In his zeal to promote his "Falls Prevention Brace," Dr. Moore cites literature which has no relevance to the patient population targeted in his article. The only studies that demonstrate improved balance with AFO devices were performed on patients with cerebral palsy and hemiplegia after stroke. This was clearly stipulated in the review article published by Ramstrand et al, which Dr. Moore cites.1

Furthermore, this excellent systematic review by Ramstrand et al also concluded that there is no evidence that any design of AFO can improve proprioception. The only devices thus far that have demonstrated improved proprioception are Air Cast(R) stirrup ankle braces, and these studies were performed on younger athletes with and without chronic ankle instability.

This begs the question: Can Dr. Moore provide any evidence that his device or any AFO device has demonstrated improved proprioception, balance and reduced falls in elderly patients who do not have hemiplegia or cerebral palsy?

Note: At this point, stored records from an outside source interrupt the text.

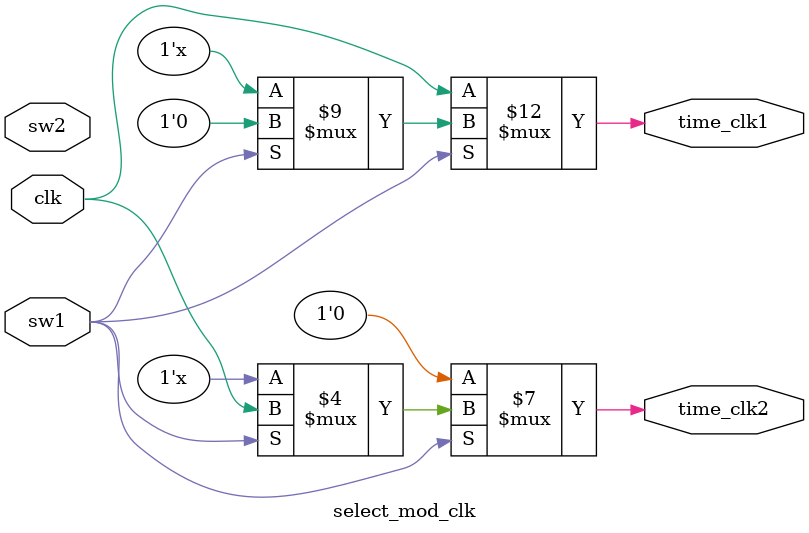
<source format=v>
module select_mod_clk (clk ,sw1,sw2, time_clk1 ,time_clk2);

input clk , sw1,sw2;
output reg time_clk1 ,time_clk2;

always@(1)
begin
	if(sw1 ==0)
		begin
			time_clk1 <= clk;
			time_clk2 <=0;
		end
	else if(sw1==1)
		begin
			time_clk1 <= 0;
			time_clk2 <=clk;
		end


end
endmodule
</source>
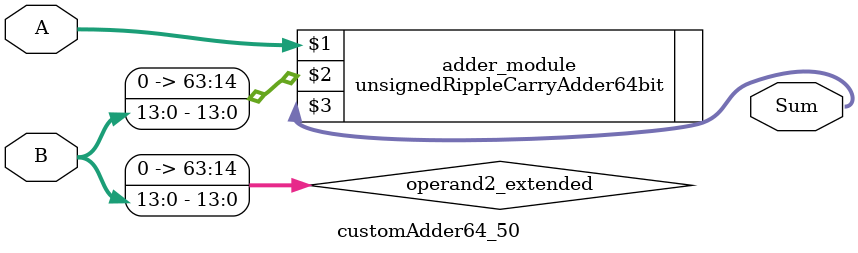
<source format=v>
module customAdder64_50(
                        input [63 : 0] A,
                        input [13 : 0] B,
                        
                        output [64 : 0] Sum
                );

        wire [63 : 0] operand2_extended;
        
        assign operand2_extended =  {50'b0, B};
        
        unsignedRippleCarryAdder64bit adder_module(
            A,
            operand2_extended,
            Sum
        );
        
        endmodule
        
</source>
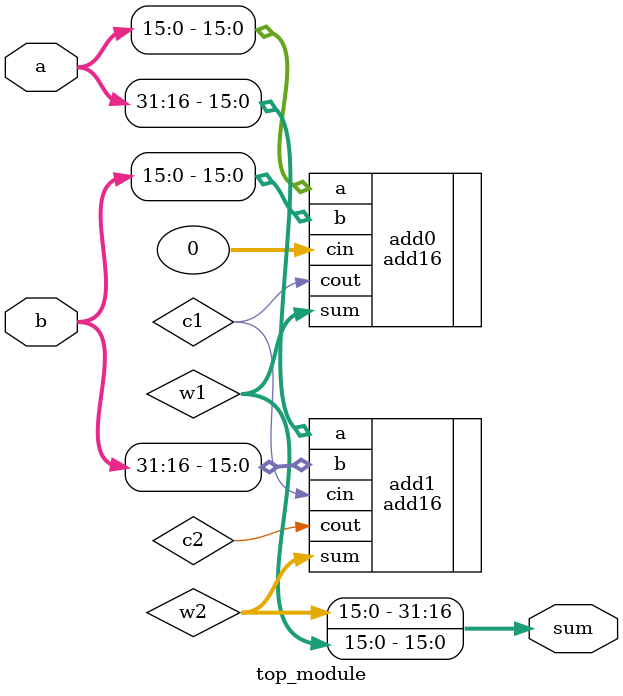
<source format=v>
module top_module(
    input [31:0] a,
    input [31:0] b,
    output [31:0] sum
);
    wire c1,c2;
    wire [15:0] w1,w2;
    add16 add0(.a(a[15:0]),.b(b[15:0]),.cin(0),.sum(w1),.cout(c1));
    add16 add1(.a(a[31:16]),.b(b[31:16]),.cin(c1),.sum(w2),.cout(c2));
    assign sum={w2,w1};

endmodule

</source>
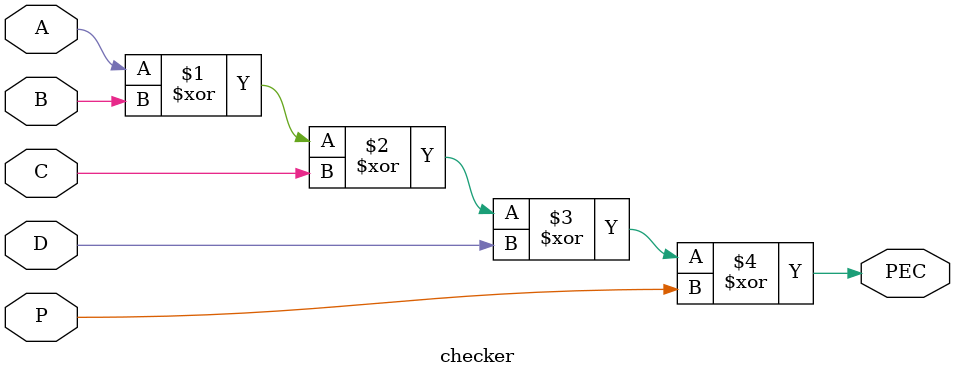
<source format=v>
`timescale 1ns / 1ps


module checker(
input A,
input B,
input C,
input D,
input P,
output PEC
    );
assign PEC=A^B^C^D^P;
endmodule

</source>
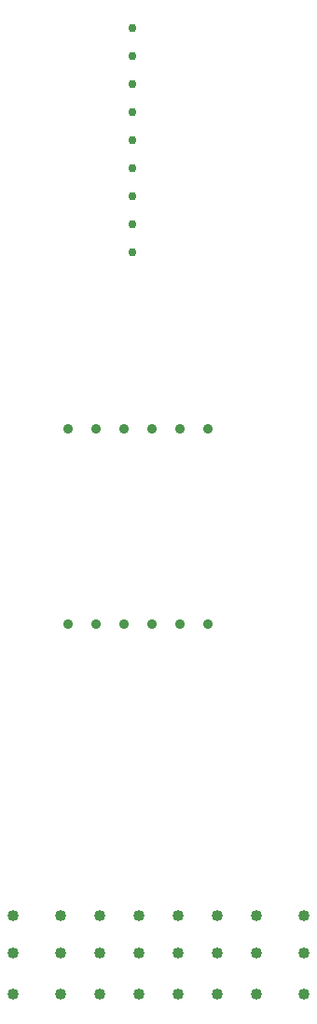
<source format=gbr>
%TF.GenerationSoftware,Altium Limited,Altium Designer,24.3.1 (35)*%
G04 Layer_Color=0*
%FSLAX45Y45*%
%MOMM*%
%TF.SameCoordinates,1C176170-2899-406E-8B2E-9C71E4A34281*%
%TF.FilePolarity,Positive*%
%TF.FileFunction,Plated,1,2,PTH,Drill*%
%TF.Part,Single*%
G01*
G75*
%TA.AperFunction,ComponentDrill*%
%ADD15C,1.01600*%
%ADD16C,0.88900*%
%ADD17C,0.76200*%
D15*
X4140200Y3746500D02*
D03*
X4495800D02*
D03*
X5994400Y3403600D02*
D03*
X3352800Y3035300D02*
D03*
X3784600D02*
D03*
X4140200D02*
D03*
X4495800D02*
D03*
X5562600Y3403600D02*
D03*
X5207000D02*
D03*
X4851400D02*
D03*
X3784600Y3746500D02*
D03*
X3352800D02*
D03*
X4851400Y3035300D02*
D03*
X5207000D02*
D03*
X5562600D02*
D03*
X5994400D02*
D03*
Y3746500D02*
D03*
X4495800Y3403600D02*
D03*
X4140200D02*
D03*
X3784600D02*
D03*
X3352800D02*
D03*
X5562600Y3746500D02*
D03*
X5207000D02*
D03*
X4851400D02*
D03*
D16*
X5118100Y8153400D02*
D03*
X4864100D02*
D03*
X4610100D02*
D03*
X4356100D02*
D03*
X4102100D02*
D03*
X3848100D02*
D03*
X5118100Y6388100D02*
D03*
X4864100D02*
D03*
X4610100D02*
D03*
X4356100D02*
D03*
X4102100D02*
D03*
X3848100D02*
D03*
D17*
X4432300Y11785600D02*
D03*
Y11531600D02*
D03*
Y11277600D02*
D03*
Y11023600D02*
D03*
Y10769600D02*
D03*
Y10515600D02*
D03*
Y10261600D02*
D03*
Y10007600D02*
D03*
Y9753600D02*
D03*
%TF.MD5,66a46f4540cd870d651e006a4405939c*%
M02*

</source>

Ramstrand N, Ramstrand S. AAOP state-of-the-science evidence report: the effect of ankle-foot orthoses on balance — a systematic review. J Prosthet Orthot. 2010;22:P4–P23.

It is important for the readers of this article to be aware of the misrepresentation of the facts of the scientific articles quoted by Dr. Moore. For example, Dr. Moore states, "In a 2006 article, Huang and colleagues reported that a solid gauntlet style AFO is the best option (over an articulated style) for those with ankle osteoarthritis arising from ankle motion.13" Yet Huang et al., did not study any type of gauntlet braces and the device which was recommended was only a simple shell brace, not a rigid gauntlet style AFO. This simple shell brace recommended by Huang et al., barely covered any portion of the foot — only the calcaneus — and was secured on the leg by a simple velcro strap.

Moore cites the study by Rao et al., to substantiate his claim that flexible AFOs improve balance and proprioception yet scrutiny of this study reveals that the single patient wore bilateral SOLID AFO devices, which are the very devices that Moore condemns for use in patients at risk for falls.

Authors should strive to present published research in an accurate and unbiased manner. Since Dr. Moore did not disclose the nature of his relationship with Arizona AFO and Langer, readers may actually believe that leather gauntlet braces are superior to all other types of AFOs as suggested in this article. I would invite any reader to review the scientific articles cited in this piece and make their own conclusions about the presentation of facts versus promotion of specific products.